Inflation record : bien poser le problème, c’est le résoudre !

Par Farouk

Dans son dernier rapport, le FMI (Fond monétaire international) – la courroie de transmission des politiques capitalistes dans le monde – déclare que « l’environnement mondial est fragile avec des nuages d’orage à l’horizon ».

L’inflation, qui a atteint ces derniers mois son plus haut niveau depuis les années 80, est le principal marqueur de cette régression, tout comme pour des centaines de millions de personnes, hélas, le développement de la précarité, de la pauvreté, de la misère et des famines…

Rappelons-le, bien avant que la situation ne se dégrade, plus de 800 millions de personnes souffraient de la famine en 2021 (rapport de l’ONU). En 2020, selon la banque mondiale, plus de 700 millions de personnes survivaient avec moins de 1,90 dollars par jour ! Partout, la précarité, le chômage, la dureté des conditions de travail se développent.

Cette tendance rend impossible les injonctions, ô combien cynique des gouvernements à la solde des capitalistes : « Soyons solidaires ! », « Serrons-nous les coudes ! », « Restons unis dans la difficulté ». Sous-entendu : « Ne suivez pas tous ces grévistes», « restez bien sages ». Alors qu’il est nécessaire de s’organiser, plus que jamais, d’amplifier le mouvement en cours.

Questions:
1/ D'après l'article sur l'inflation, combien de personnes souffraient de la famine en 2021 selon le rapport de l'ONU ?
2/ Reprenez l'article sur l'inflation à la suite de sa dernière phrase et poursuivez-le.
Les enregistrements proviennent d'une autre source.

Données enregistrées:
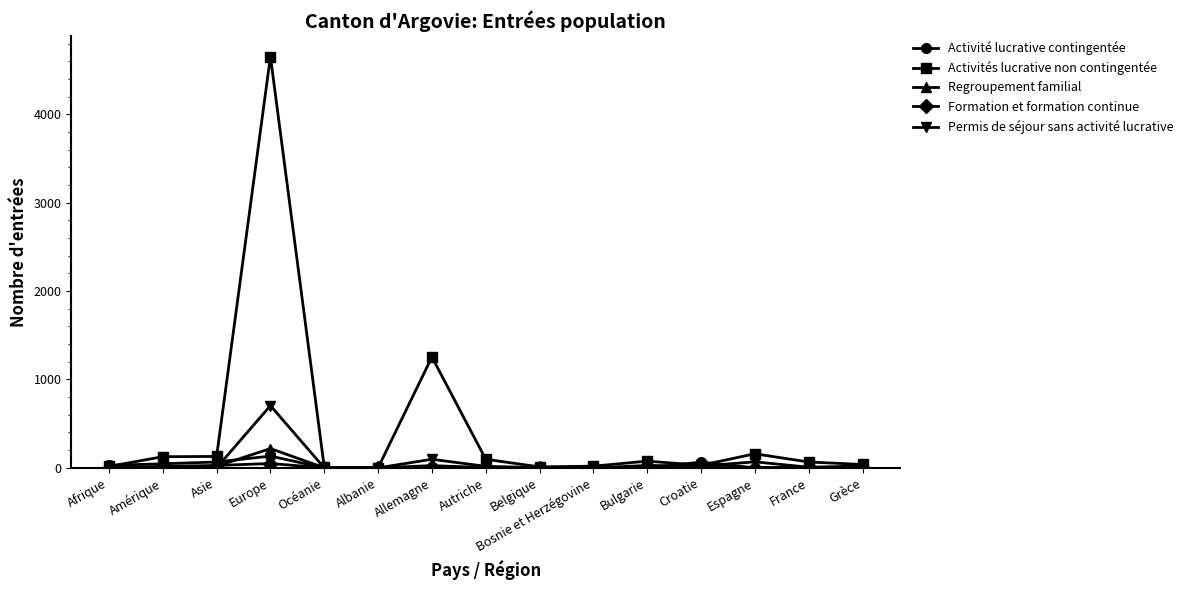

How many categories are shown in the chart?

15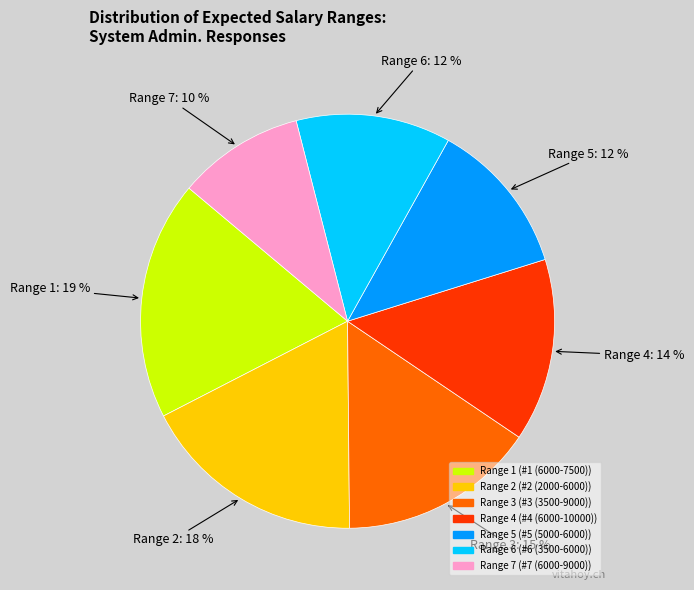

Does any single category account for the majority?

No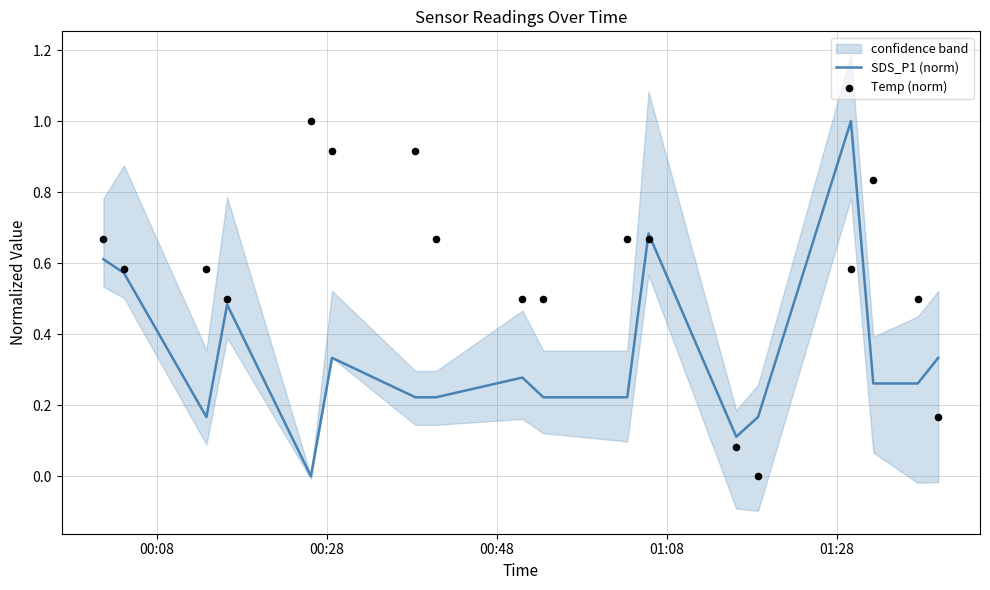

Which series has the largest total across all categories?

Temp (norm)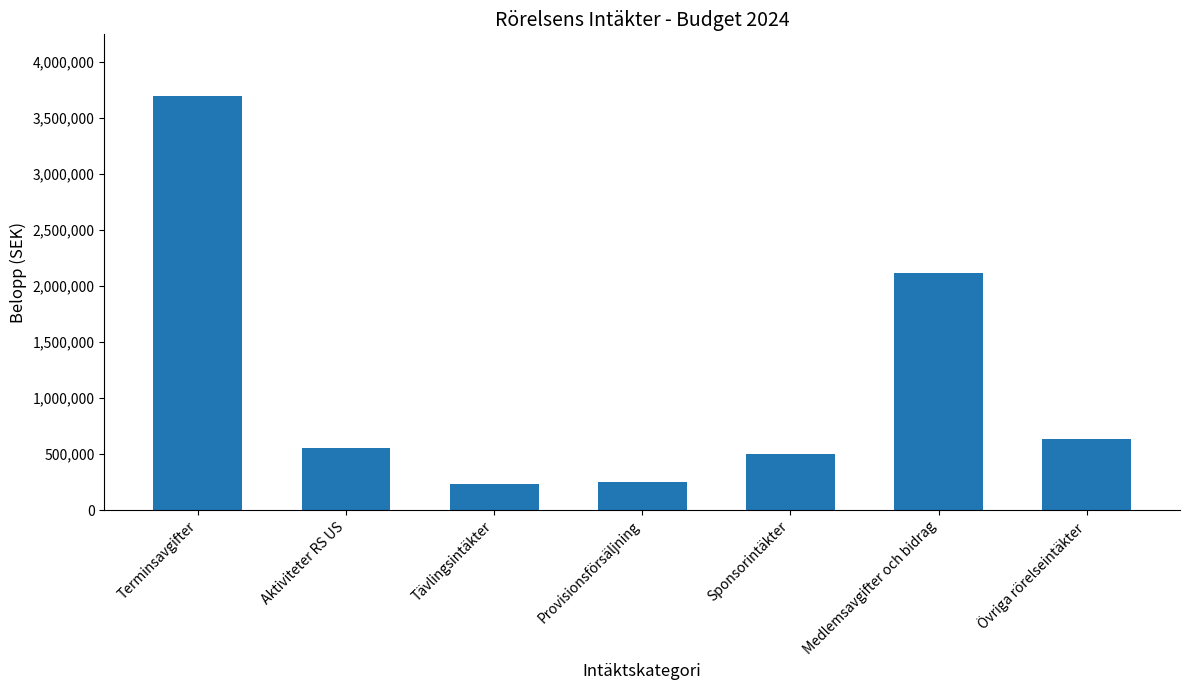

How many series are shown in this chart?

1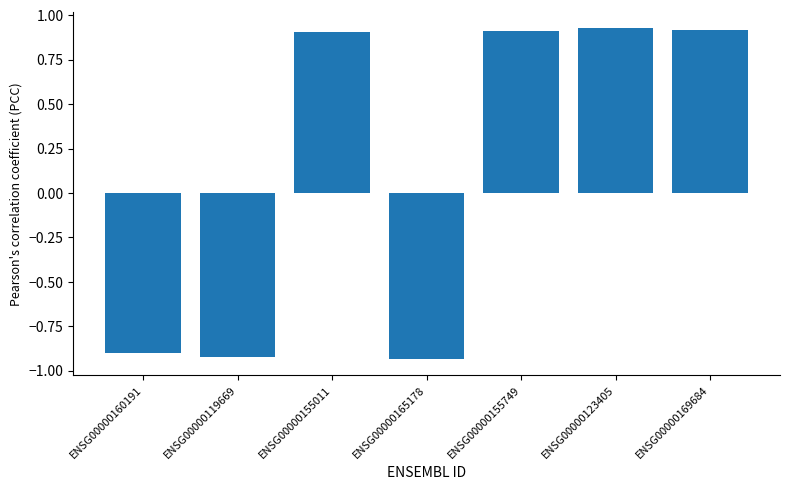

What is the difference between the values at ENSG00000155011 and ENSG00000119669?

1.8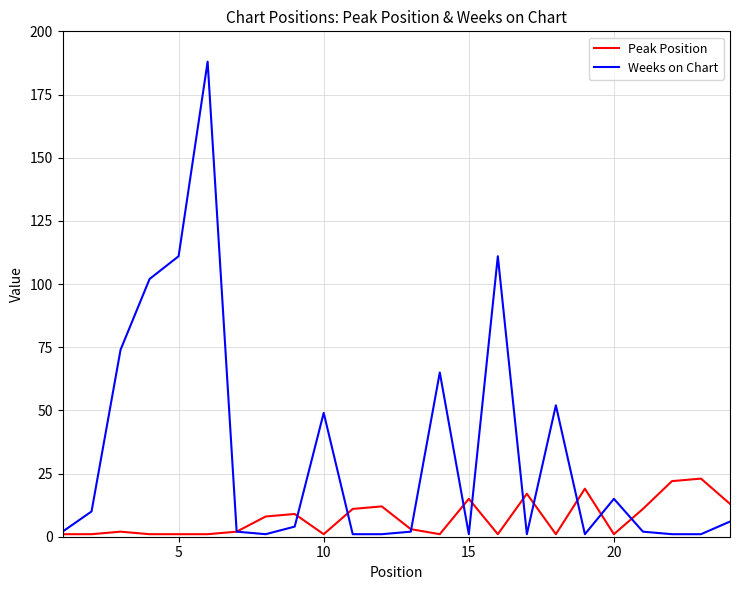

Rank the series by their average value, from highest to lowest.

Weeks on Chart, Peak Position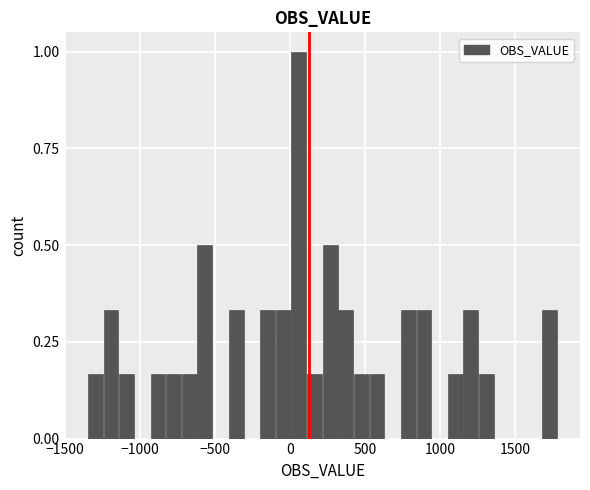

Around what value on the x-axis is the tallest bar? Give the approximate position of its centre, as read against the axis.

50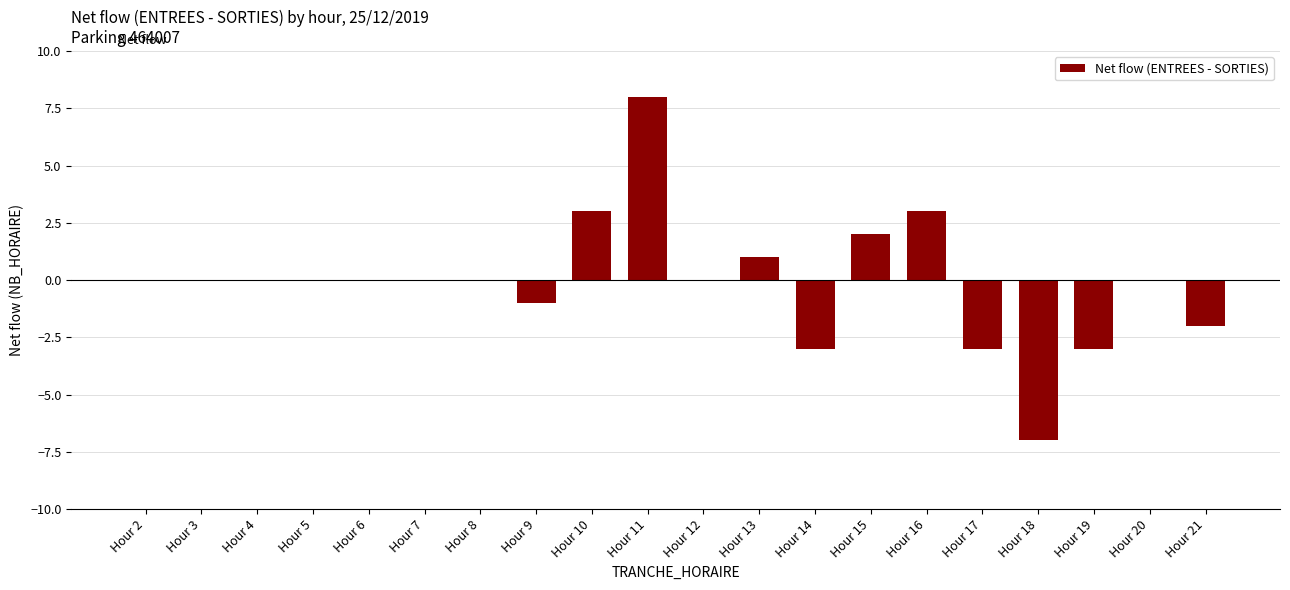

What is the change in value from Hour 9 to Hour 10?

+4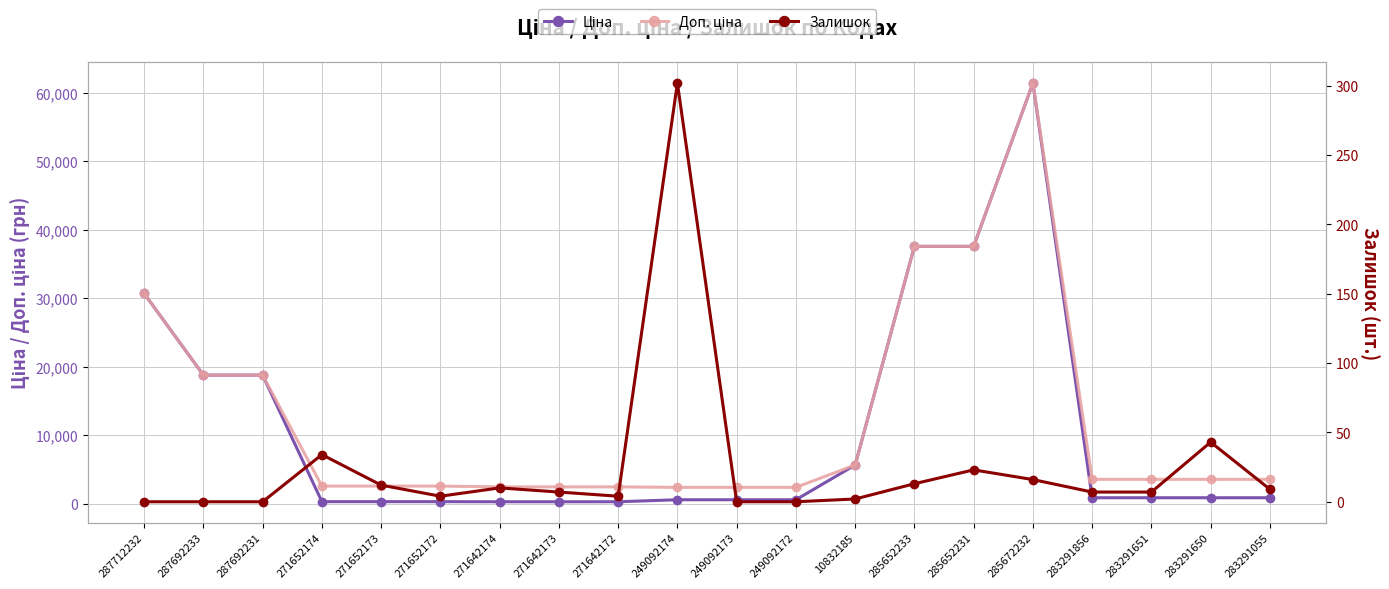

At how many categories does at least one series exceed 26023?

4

Résultats:
1/ Plus de 800 millions de personnes.

2/
Mais les travailleurs, les prolétaires, la classe ouvrière ne sont pas dupes ! Ils se sentent insultés par ces pieux mensonges : ils comprennent très bien qu’on les invite encore et toujours au sacrifice, à continuer à crever de faim, à persévérer dans leur misère…

Voilà pourquoi, la radicalisation de la lutte des classes est inéluctable. Voilà pourquoi cette période d’inflation est ponctuée par de nombreuses grèves et de vastes mobilisations.

Cette situation n’est pas inédite. Dans l’histoire récente, elle peut rappeler notamment l’arrivée au pouvoir de Pinochet, du couple Thatcher-Reagan.

Les travailleurs britanniques sont d’ailleurs les premiers à s’être mobilisés pour protester, comme pour nous le remémorer. Et que dire des manifestants chiliens, héroïques, et qui continuent de lutter. Nous les saluons bien bas, ils nous montrent la voie !

Ne nous y trompons pas, il s’agit d’un phénomène international et massif : Oui, n’en déplaise aux défaitistes, la combativité des masses, du prolétariat tout particulièrement, est demeurée intacte.

D’un autre côté, les tensions inter-impérialistes, depuis l’invasion de l’Ukraine par la Russie de Vladimir Poutine, n’en finissent plus de s’accroître. Les analyses de Lénine sont, à ce titre, d’une clairvoyance implacable : tous les pays impérialistes travaillent dans les faits au triomphe de la réaction, cherchent par tous les moyens à mater la révolte du prolétariat.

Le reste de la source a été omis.